▸ WHAT THIS TASK INVOLVES: Restate word for word the lines that run from the one containing "YEN-392, status: Te doen -> Klaar" to the last line of the data, both ends included.

▸ TASK MATERIAL:
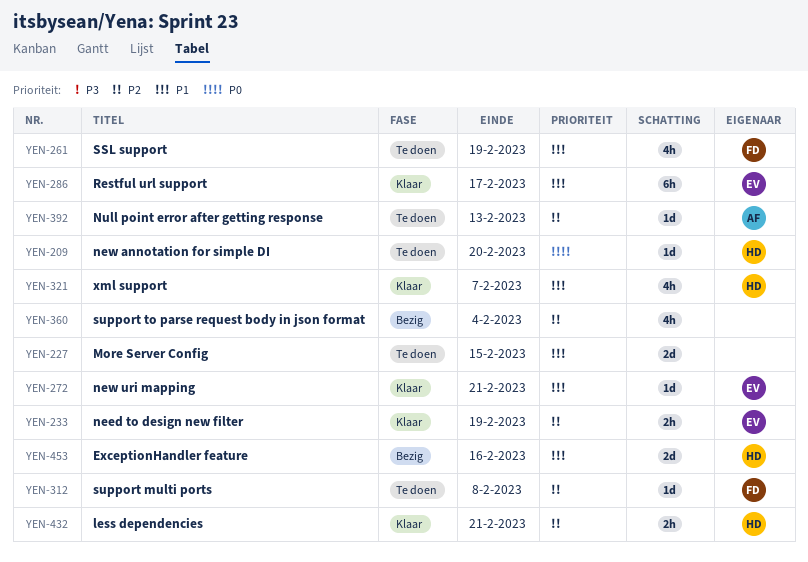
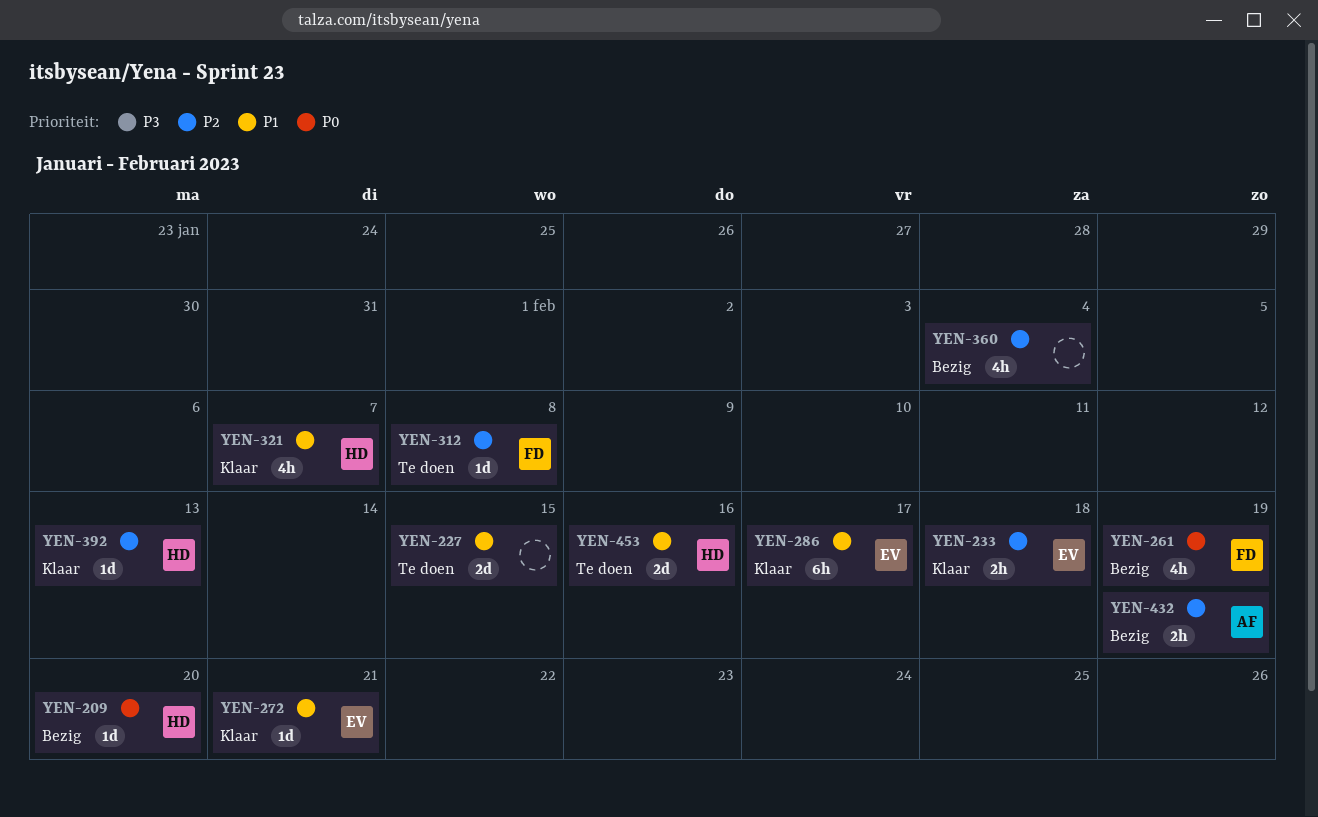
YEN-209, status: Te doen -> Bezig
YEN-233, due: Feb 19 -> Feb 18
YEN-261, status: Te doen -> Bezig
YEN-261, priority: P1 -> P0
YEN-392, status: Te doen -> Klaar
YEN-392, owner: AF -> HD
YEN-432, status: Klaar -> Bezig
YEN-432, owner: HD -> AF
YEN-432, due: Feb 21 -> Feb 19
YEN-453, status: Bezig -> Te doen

▸ EXERCISE SOLUTION:
YEN-392, status: Te doen -> Klaar
YEN-392, owner: AF -> HD
YEN-432, status: Klaar -> Bezig
YEN-432, owner: HD -> AF
YEN-432, due: Feb 21 -> Feb 19
YEN-453, status: Bezig -> Te doen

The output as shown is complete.